§ **What is expected**
Give, as a JSON list of strings, everything in the records below from the line containing "- <p> The Controller" down to the line containing "and transaction verification.", both included, with one string per line. Omit blank lines and leave the pictures out.

§ **Entries provided**

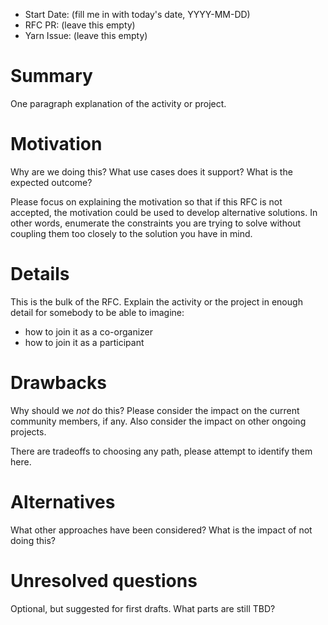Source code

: - Start Date: (fill me in with today's date, YYYY-MM-DD)
- RFC PR: (leave this empty)
- Yarn Issue: (leave this empty)

# Summary

One paragraph explanation of the activity or project.

# Motivation

Why are we doing this? What use cases does it support? What is the expected
outcome?

Please focus on explaining the motivation so that if this RFC is not accepted,
the motivation could be used to develop alternative solutions. In other words,
enumerate the constraints you are trying to solve without coupling them too
closely to the solution you have in mind.

# Details

This is the bulk of the RFC. Explain the activity or the project in enough detail 
for somebody to be able to imagine:
- how to join it as a co-organizer
- how to join it as a participant

# Drawbacks

Why should we *not* do this? Please consider the impact on the current community 
members, if any. Also consider the impact on other ongoing projects.

There are tradeoffs to choosing any path, please attempt to identify them here.

# Alternatives

What other approaches have been considered? What is the impact of not doing this?

# Unresolved questions

Optional, but suggested for first drafts. What parts are still TBD?

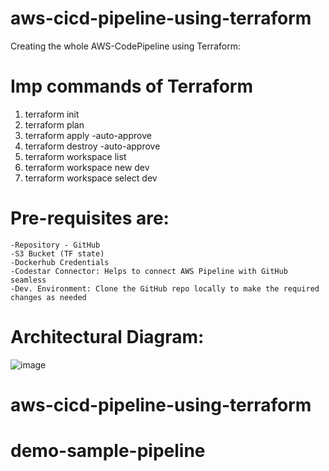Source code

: # aws-cicd-pipeline-using-terraform

Creating the whole AWS-CodePipeline using Terraform:

# Imp commands of Terraform

1. terraform init
2. terraform plan
3. terraform apply -auto-approve
4. terraform destroy -auto-approve
5. terraform workspace list
6. terraform workspace new dev
7. terraform workspace select dev

# Pre-requisites are:

	-Repository - GitHub
	-S3 Bucket (TF state)
	-Dockerhub Credentials
	-Codestar Connector: Helps to connect AWS Pipeline with GitHub seamless 
	-Dev. Environment: Clone the GitHub repo locally to make the required changes as needed
	
# Architectural Diagram:

![image](https://user-images.githubusercontent.com/55047333/218096815-cd76db12-28d4-4688-adb4-32950e14bd6b.png)



# aws-cicd-pipeline-using-terraform
# demo-sample-pipeline
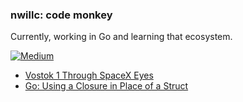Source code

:### nwillc: code monkey

Currently, working in Go and learning that ecosystem. 

[![Medium](https://img.shields.io/badge/medium-%2312100E.svg?&style=for-the-badge&logo=medium&logoColor=white)](https://medium.com/@nwillc)
<!-- BLOG-POST-LIST:START -->
- [Vostok 1 Through SpaceX Eyes](https://nwillc.medium.com/vostok-1-through-spacex-eyes-431f757290eb?source=rss-c9a4243d7014------2)
- [Go: Using a Closure in Place of a Struct](https://levelup.gitconnected.com/go-using-a-closure-in-place-of-a-struct-d56ddd1e55f9?source=rss-c9a4243d7014------2)
<!-- BLOG-POST-LIST:END -->
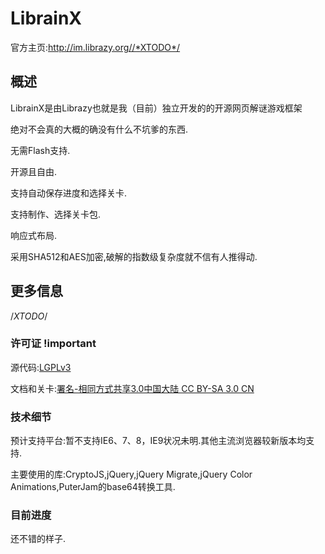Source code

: LibrainX
========
官方主页:<http://im.librazy.org//*XTODO*/>  

概述
----
LibrainX是由Librazy也就是我（目前）独立开发的的开源网页解谜游戏框架

绝对不会真的大概的确没有什么不坑爹的东西.

无需Flash支持.

开源且自由.

支持自动保存进度和选择关卡.

支持制作、选择关卡包.

响应式布局.

采用SHA512和AES加密,破解的指数级复杂度就不信有人推得动.

更多信息
--------
/*XTODO*/

### 许可证 !important
源代码:[LGPLv3](http://www.gnu.org/licenses/lgpl.html)  

文档和关卡:[署名-相同方式共享3.0中国大陆 CC BY-SA 3.0 CN](http://creativecommons.org/licenses/by-sa/3.0/cn/)

### 技术细节

预计支持平台:暂不支持IE6、7、8，IE9状况未明.其他主流浏览器较新版本均支持.

主要使用的库:CryptoJS,jQuery,jQuery Migrate,jQuery Color Animations,PuterJam的base64转换工具.

### 目前进度

还不错的样子.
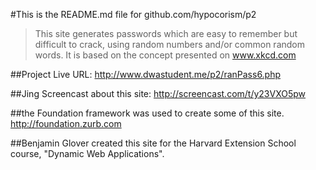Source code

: #This is the README.md file for github.com/hypocorism/p2


>This site generates passwords which are easy to remember but difficult to crack, using random numbers and/or common random words. It is based on the concept presented on www.xkcd.com


##Project Live URL:
http://www.dwastudent.me/p2/ranPass6.php


##Jing Screencast about this site:
http://screencast.com/t/y23VXO5pw


##the Foundation framework was used to create some of this site.
http://foundation.zurb.com


##Benjamin Glover created this site for the Harvard Extension School course, "Dynamic Web Applications".
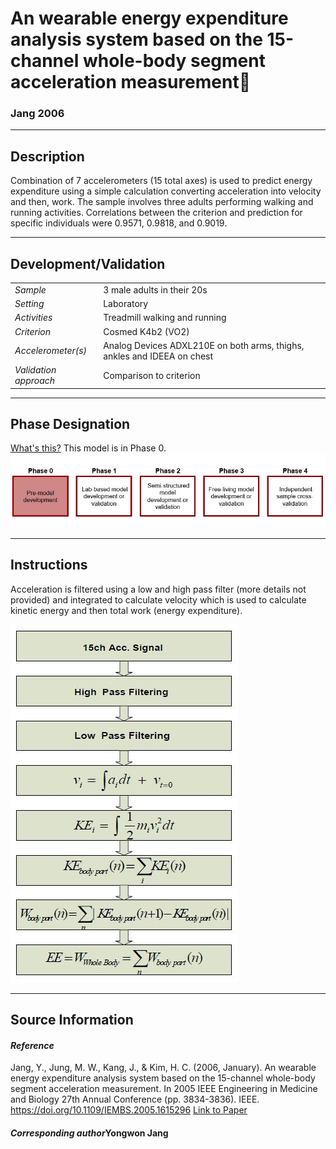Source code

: # An wearable energy expenditure analysis system based on the 15-channel whole-body segment acceleration measurement
### Jang 2006
---

## Description
Combination of 7 accelerometers (15 total axes) is used to predict energy expenditure using a simple calculation converting acceleration into velocity and then, work. The sample involves three adults performing walking and running activities. Correlations between the criterion and prediction for specific individuals were 0.9571, 0.9818, and 0.9019.


---

## Development/Validation

|  |  |
| ------------- | ------------- |
| *Sample*  |3 male adults in their 20s |
| *Setting*  |Laboratory |
| *Activities*  |Treadmill walking and running   |
| *Criterion* |Cosmed K4b2 (VO2)   |
| *Accelerometer(s)* |Analog Devices ADXL210E on both arms, thighs, ankles and IDEEA on chest   |
| *Validation approach* |Comparison to criterion   |


---
## Phase Designation
[What's this?](https://github.com/clevengerkimberly/AccelerometerRepository/blob/a76916ebe2a6002b20cdc6ef39c889d62ce9d6ae/phase%20_images/phase.md)
This model is in Phase 0.
![image](https://github.com/clevengerkimberly/AccelerometerRepository/blob/main/phase%20_images/Phase0.JPG)

---
## Instructions
Acceleration is filtered using a low and high pass filter (more details not provided) and integrated to calculate velocity which is used to calculate kinetic energy and then total work (energy expenditure).

![image](https://github.com/clevengerkimberly/AccelerometerRepository/blob/main/Jang2006/Jang.JPG)

---
## Source Information
#### *Reference*
Jang, Y., Jung, M. W., Kang, J., & Kim, H. C. (2006, January). An wearable energy expenditure analysis system based on the 15-channel whole-body segment acceleration measurement. In 2005 IEEE Engineering in Medicine and Biology 27th Annual Conference (pp. 3834-3836). IEEE. https://doi.org/10.1109/IEMBS.2005.1615296 [Link to Paper](https://github.com/clevengerkimberly/AccelerometerRepository/blob/main/Jang2006/Jang.pdf)



#### *Corresponding author*Yongwon Jang
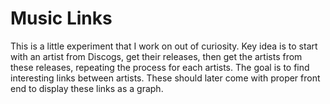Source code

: # Music Links

This is a little experiment that I work on out of curiosity. Key idea is to start with an artist from Discogs, get their releases, 
then get the artists from these releases, repeating the process for each artists. The goal is to find interesting links between 
artists. These should later come with proper front end to display these links as a graph.
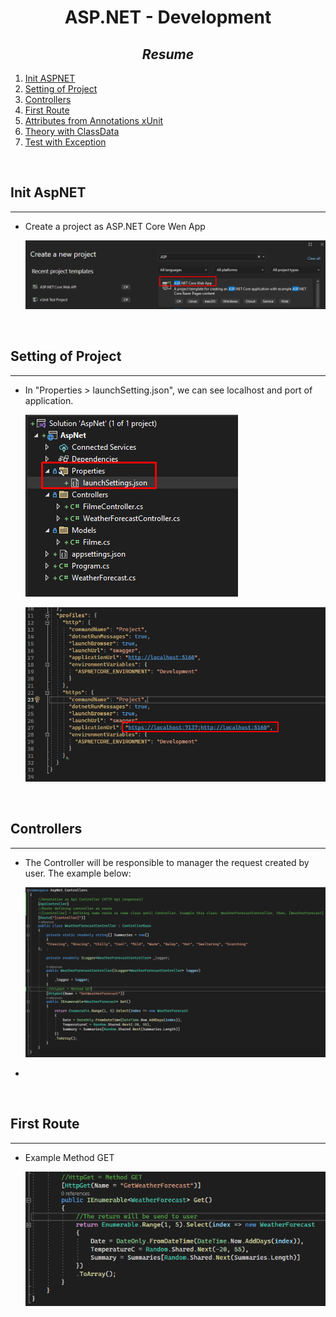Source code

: <h1 align="center" id="installEntityFramework"> ASP.NET - Development </h1>

<h2 id="files" align="center"> <i> Resume </i></h2>

<ol>
<li><a href="#init"> Init ASPNET </a></li>
<li><a href="#setting"> Setting of Project </a></li>
<li><a href="#controller"> Controllers </a></li>
<li><a href="#firstRoute"> First Route </a></li>
<li><a href="#attributesAnnotarions"> Attributes from Annotations xUnit </a></li>
<li><a href="#theoryClassDats"> Theory with ClassData </a></li>
<li><a href="#exception"> Test with Exception </a></li>
</ol>

</br>
<h2 id="testUnit"> Init AspNET </h2>
<hr>

- <p> Create a project as ASP.NET Core Wen App </p>
        
    ![Alt text](image.png)

</p> 

</br>
<h2 id="setting"> Setting of Project </h2>
<hr>

- <p> In "Properties > launchSetting.json", we can see localhost and port of application. </p>

    ![Alt text](image-1.png)

    ![Alt text](image-2.png)

</br>
<h2 id="controller"> Controllers </h2>
<hr>

- <p> The Controller will be responsible to manager the request created by user. The example below: </p>

    ![Alt text](image-4.png)

- 
</br>
<h2 id="firstRoute"> First Route </h2>
<hr>

- <p> Example Method GET</p>

    ![Alt text](image-5.png)
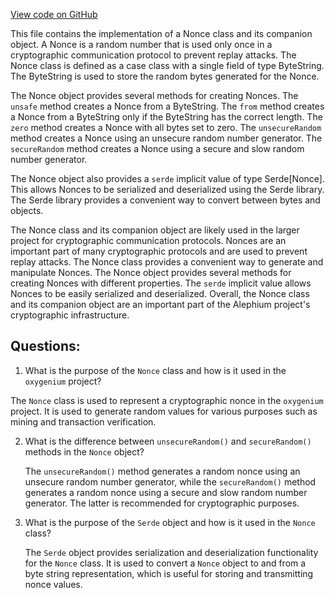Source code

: [View code on GitHub](https://github.com/oxygenium/oxygenium/protocol/src/main/scala/org/oxygenium/protocol/model/Nonce.scala)

This file contains the implementation of a Nonce class and its companion object. A Nonce is a random number that is used only once in a cryptographic communication protocol to prevent replay attacks. The Nonce class is defined as a case class with a single field of type ByteString. The ByteString is used to store the random bytes generated for the Nonce.

The Nonce object provides several methods for creating Nonces. The `unsafe` method creates a Nonce from a ByteString. The `from` method creates a Nonce from a ByteString only if the ByteString has the correct length. The `zero` method creates a Nonce with all bytes set to zero. The `unsecureRandom` method creates a Nonce using an unsecure random number generator. The `secureRandom` method creates a Nonce using a secure and slow random number generator.

The Nonce object also provides a `serde` implicit value of type Serde[Nonce]. This allows Nonces to be serialized and deserialized using the Serde library. The Serde library provides a convenient way to convert between bytes and objects.

The Nonce class and its companion object are likely used in the larger project for cryptographic communication protocols. Nonces are an important part of many cryptographic protocols and are used to prevent replay attacks. The Nonce class provides a convenient way to generate and manipulate Nonces. The Nonce object provides several methods for creating Nonces with different properties. The `serde` implicit value allows Nonces to be easily serialized and deserialized. Overall, the Nonce class and its companion object are an important part of the Alephium project's cryptographic infrastructure.
## Questions: 
 1. What is the purpose of the `Nonce` class and how is it used in the `oxygenium` project?
   
   The `Nonce` class is used to represent a cryptographic nonce in the `oxygenium` project. It is used to generate random values for various purposes such as mining and transaction verification.

2. What is the difference between `unsecureRandom()` and `secureRandom()` methods in the `Nonce` object?
   
   The `unsecureRandom()` method generates a random nonce using an unsecure random number generator, while the `secureRandom()` method generates a random nonce using a secure and slow random number generator. The latter is recommended for cryptographic purposes.

3. What is the purpose of the `Serde` object and how is it used in the `Nonce` class?
   
   The `Serde` object provides serialization and deserialization functionality for the `Nonce` class. It is used to convert a `Nonce` object to and from a byte string representation, which is useful for storing and transmitting nonce values.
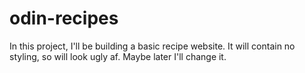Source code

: # odin-recipes

In this project, I'll be building a basic recipe website. It will contain no styling, so will look ugly af. Maybe later I'll change it.

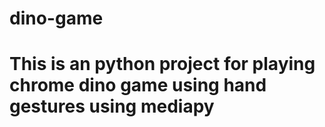 # dino-game
# This is an python project for playing chrome dino game using hand gestures using mediapy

§ **Response**
[
  "- <p> The Controller will be responsible to manager the request created by user. The example below: </p>",
  "    ![Alt text](image-4.png)",
  "- ",
  "</br>",
  "<h2 id=\"firstRoute\"> First Route </h2>",
  "<hr>",
  "- <p> Example Method GET</p>",
  "    ![Alt text](image-5.png)",
  "Source code",
  ": [View code on GitHub](https://github.com/oxygenium/oxygenium/protocol/src/main/scala/org/oxygenium/protocol/model/Nonce.scala)",
  "This file contains the implementation of a Nonce class and its companion object. A Nonce is a random number that is used only once in a cryptographic communication protocol to prevent replay attacks. The Nonce class is defined as a case class with a single field of type ByteString. The ByteString is used to store the random bytes generated for the Nonce.",
  "The Nonce object provides several methods for creating Nonces. The `unsafe` method creates a Nonce from a ByteString. The `from` method creates a Nonce from a ByteString only if the ByteString has the correct length. The `zero` method creates a Nonce with all bytes set to zero. The `unsecureRandom` method creates a Nonce using an unsecure random number generator. The `secureRandom` method creates a Nonce using a secure and slow random number generator.",
  "The Nonce object also provides a `serde` implicit value of type Serde[Nonce]. This allows Nonces to be serialized and deserialized using the Serde library. The Serde library provides a convenient way to convert between bytes and objects.",
  "The Nonce class and its companion object are likely used in the larger project for cryptographic communication protocols. Nonces are an important part of many cryptographic protocols and are used to prevent replay attacks. The Nonce class provides a convenient way to generate and manipulate Nonces. The Nonce object provides several methods for creating Nonces with different properties. The `serde` implicit value allows Nonces to be easily serialized and deserialized. Overall, the Nonce class and its companion object are an important part of the Alephium project's cryptographic infrastructure.",
  "## Questions: ",
  " 1. What is the purpose of the `Nonce` class and how is it used in the `oxygenium` project?",
  "   The `Nonce` class is used to represent a cryptographic nonce in the `oxygenium` project. It is used to generate random values for various purposes such as mining and transaction verification."
]